(Source data)

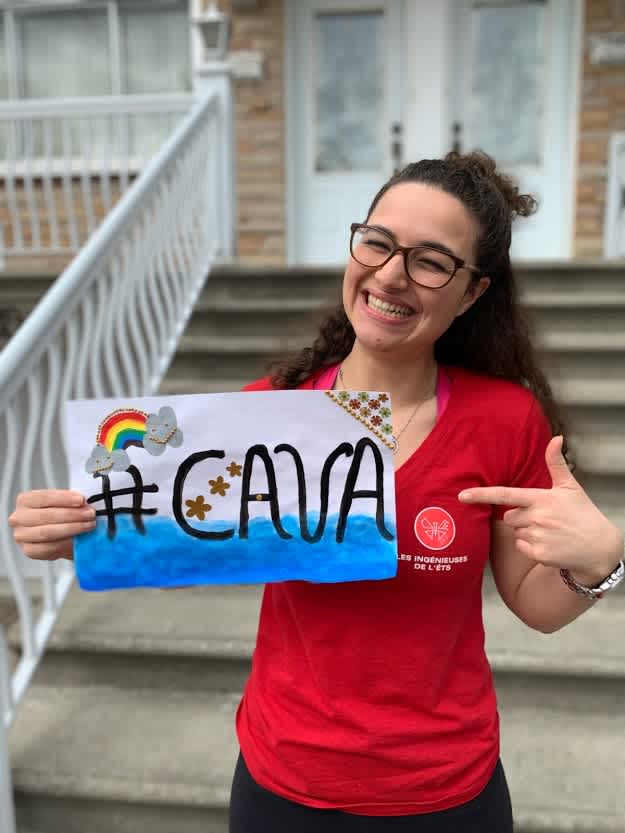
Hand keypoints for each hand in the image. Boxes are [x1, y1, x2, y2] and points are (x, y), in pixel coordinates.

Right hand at [8, 490, 96, 560]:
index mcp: (25, 500)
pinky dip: (65, 543)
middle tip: (90, 514)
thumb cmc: (59, 516)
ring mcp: (21, 535)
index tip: (81, 500)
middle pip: (47, 515)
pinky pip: (48, 547)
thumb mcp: (64, 505)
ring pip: (48, 532)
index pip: (44, 497)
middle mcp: (19, 517)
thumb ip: (71, 502)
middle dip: (72, 514)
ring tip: (88, 525)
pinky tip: (78, 539)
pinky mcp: (29, 551)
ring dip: (72, 528)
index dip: (64, 498)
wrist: (57, 537)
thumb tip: (85, 504)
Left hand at [458, 436, 623, 585]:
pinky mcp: (539, 554)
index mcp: (541, 498)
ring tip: (550, 532)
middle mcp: (538, 517)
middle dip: (521, 517)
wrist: (600, 547)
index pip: (505, 495)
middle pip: (509, 516)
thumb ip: (556, 463)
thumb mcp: (570, 487)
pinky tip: (550, 545)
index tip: (462, 496)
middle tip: (545, 519)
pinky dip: (531, 547)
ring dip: (527, 532)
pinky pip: (521, 547)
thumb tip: (556, 438)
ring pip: (515, 532)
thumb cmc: (583, 514)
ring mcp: (538, 537)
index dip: (481, 495)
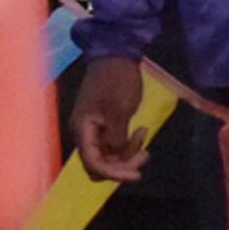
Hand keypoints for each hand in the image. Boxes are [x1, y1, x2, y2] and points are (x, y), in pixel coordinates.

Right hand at [73, 55, 151, 181]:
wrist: (116, 54)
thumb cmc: (116, 80)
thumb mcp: (119, 109)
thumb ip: (117, 137)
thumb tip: (117, 154)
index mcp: (83, 129)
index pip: (93, 164)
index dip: (114, 174)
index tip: (137, 175)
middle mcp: (85, 133)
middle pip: (101, 163)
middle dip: (123, 164)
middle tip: (145, 153)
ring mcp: (94, 129)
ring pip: (110, 155)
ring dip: (128, 153)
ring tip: (144, 136)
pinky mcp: (105, 124)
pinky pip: (115, 144)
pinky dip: (128, 143)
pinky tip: (141, 131)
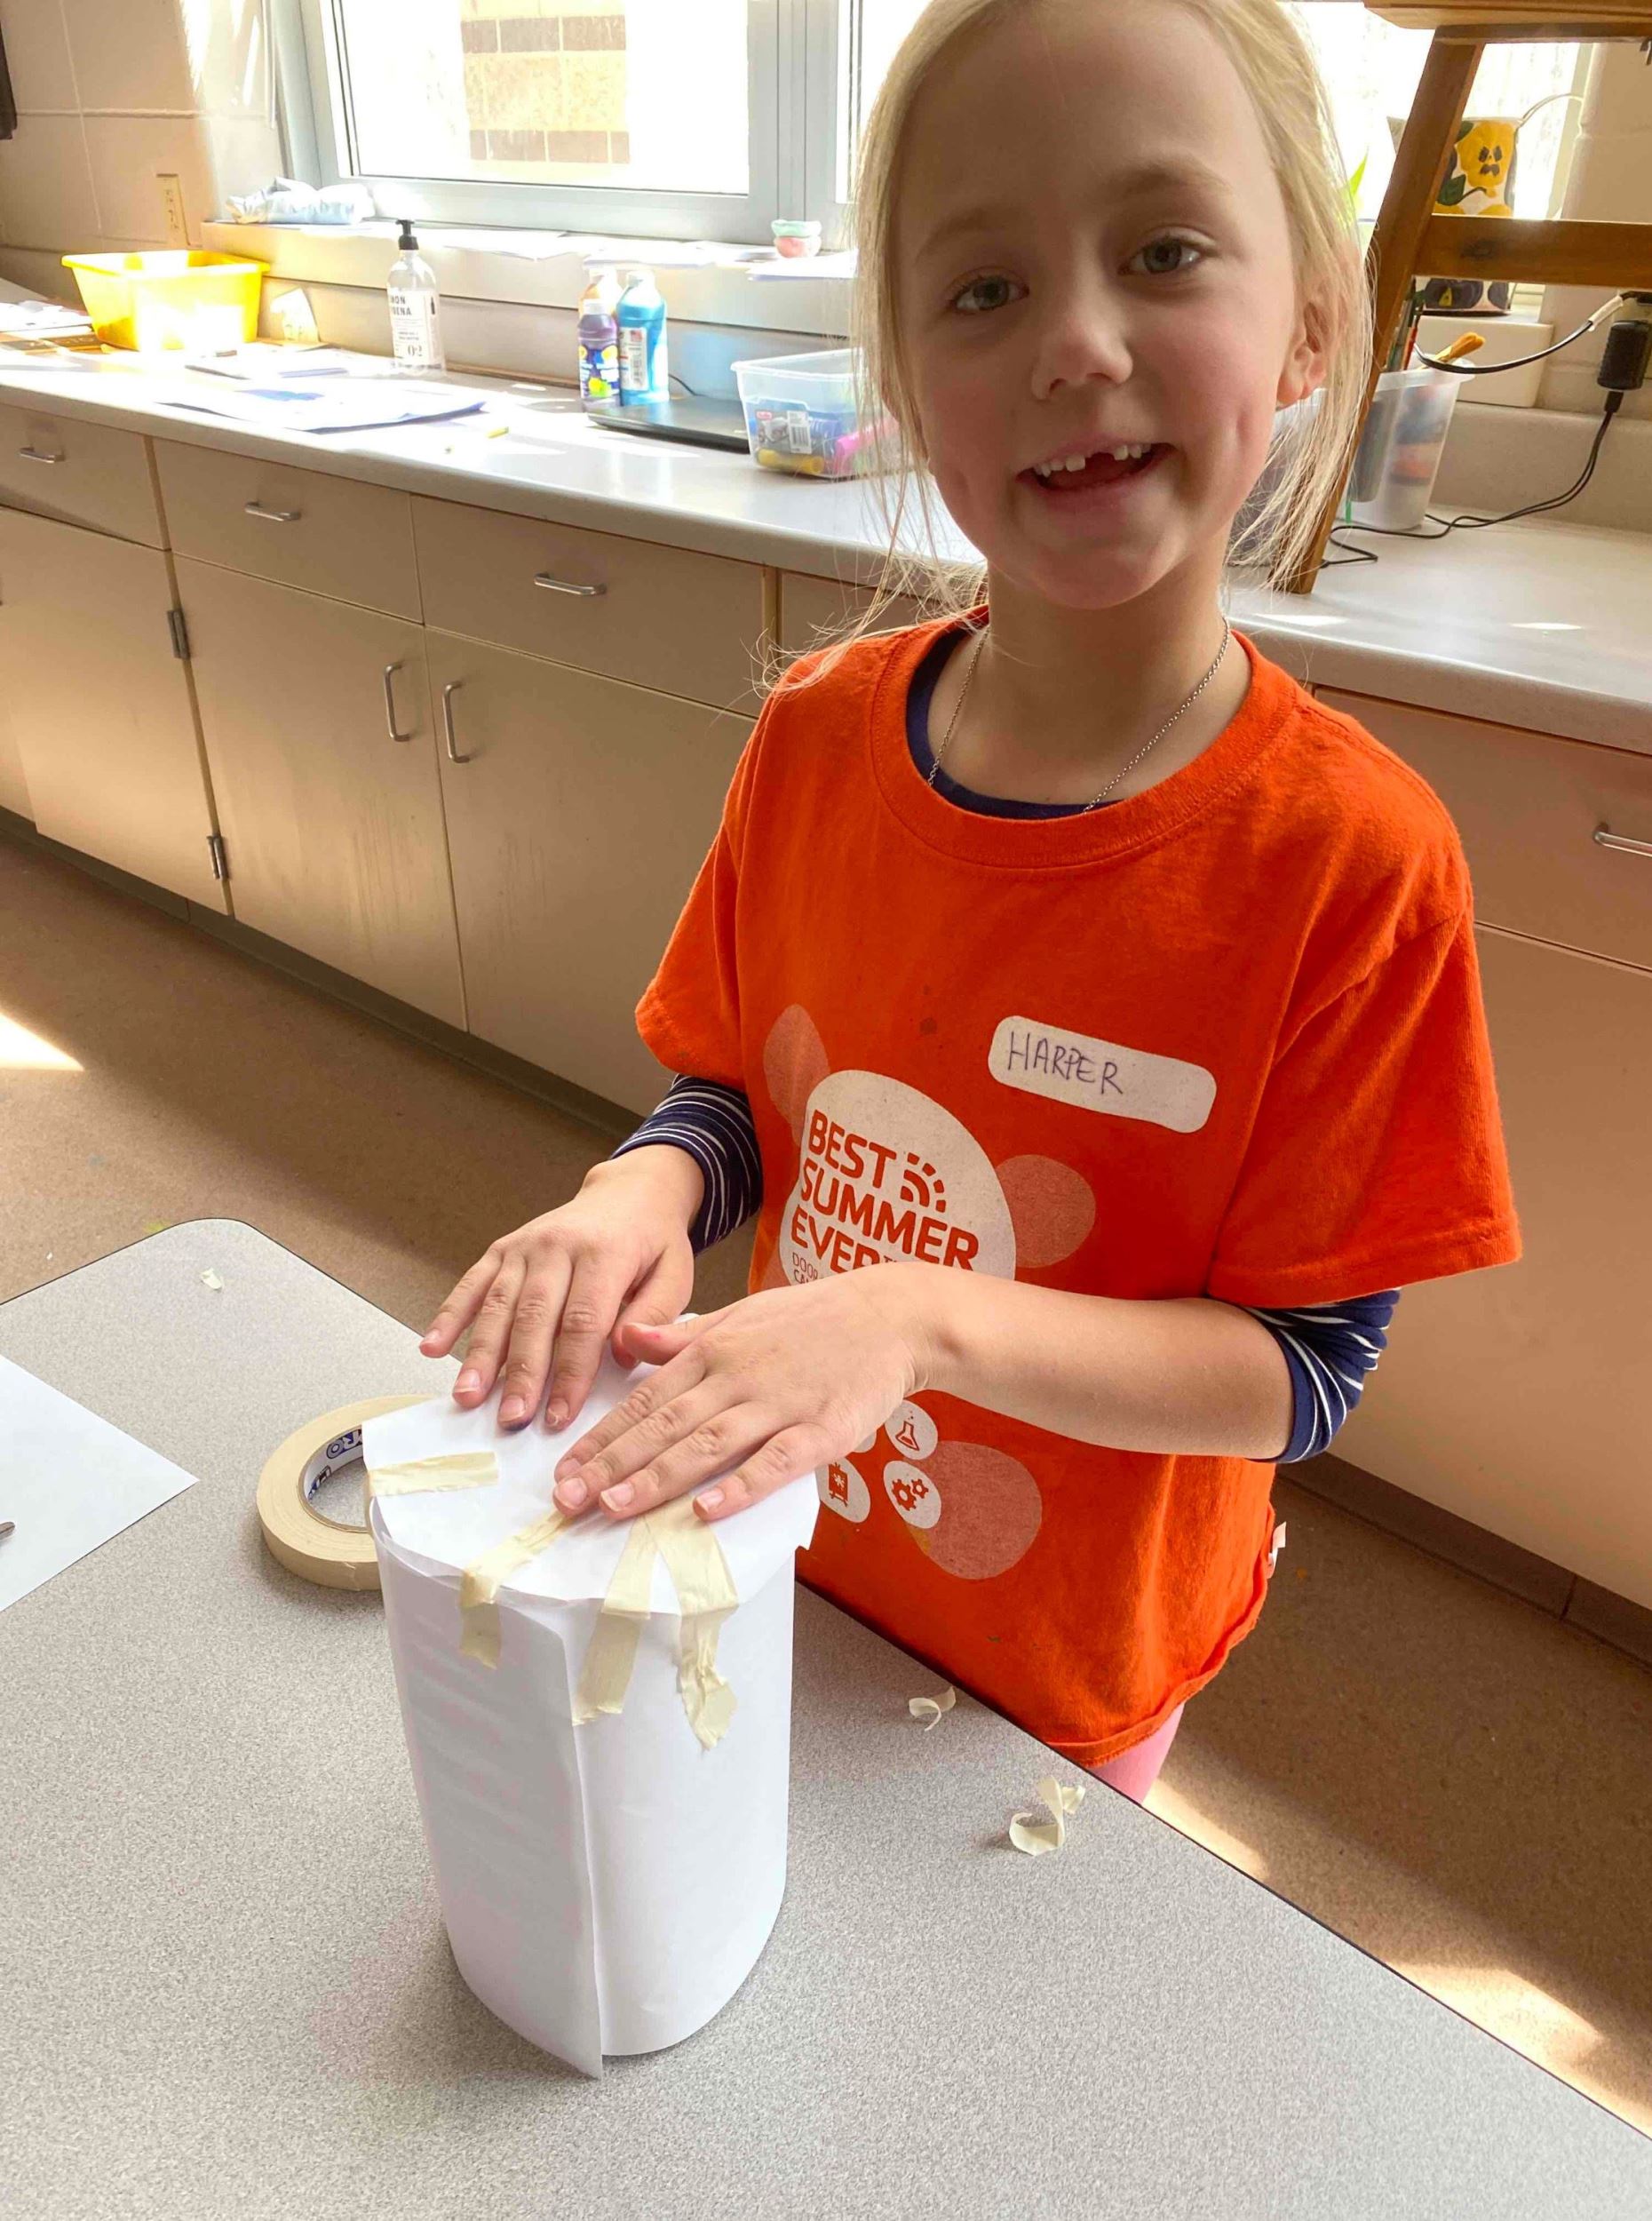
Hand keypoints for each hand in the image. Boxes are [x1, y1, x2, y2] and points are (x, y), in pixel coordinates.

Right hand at [417, 1151, 703, 1432]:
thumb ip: (653, 1315)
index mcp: (605, 1254)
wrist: (628, 1192)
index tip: (559, 1416)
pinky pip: (472, 1283)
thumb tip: (618, 1355)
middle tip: (511, 1418)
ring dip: (481, 1354)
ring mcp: (525, 1245)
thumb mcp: (675, 1274)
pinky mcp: (503, 1248)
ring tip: (467, 1396)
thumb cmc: (653, 1243)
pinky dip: (450, 1316)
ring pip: (498, 1304)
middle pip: (534, 1318)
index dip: (570, 1374)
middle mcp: (558, 1246)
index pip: (583, 1323)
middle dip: (521, 1373)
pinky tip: (432, 1348)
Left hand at [550, 1263, 933, 1524]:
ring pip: (707, 1444)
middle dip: (611, 1465)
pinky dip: (740, 1485)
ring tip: (613, 1507)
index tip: (563, 1470)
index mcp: (712, 1350)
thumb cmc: (813, 1319)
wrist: (890, 1315)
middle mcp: (735, 1376)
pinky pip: (775, 1461)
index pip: (645, 1399)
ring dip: (657, 1477)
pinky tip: (708, 1509)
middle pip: (663, 1426)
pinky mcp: (821, 1429)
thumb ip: (681, 1335)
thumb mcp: (740, 1314)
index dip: (602, 1437)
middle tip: (567, 1501)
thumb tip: (625, 1337)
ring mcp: (777, 1403)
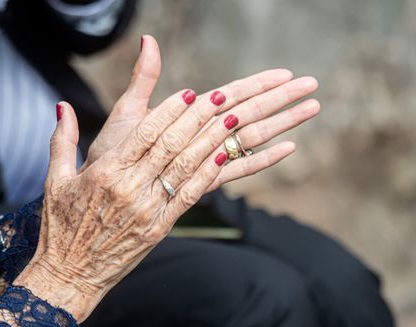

→ **About this task**:
Extract precisely the lines beginning at the line containing "pinky pip: (775, 1461)" and ending at the last line of the entries above, exactly as written and with no pictures.

→ **Output**:
pinky pip: (775, 1461)
index pip: (645, 1399)
ring dip: (657, 1477)
pinky tip: (708, 1509)
middle pip: (663, 1426)
pinky mcp: (821, 1429)
thumb ip: (681, 1335)
thumb mcp: (740, 1314)
index dip: (602, 1437)
middle tip: (567, 1501)
thumb tip: (625, 1337)
ring mcp: (777, 1403)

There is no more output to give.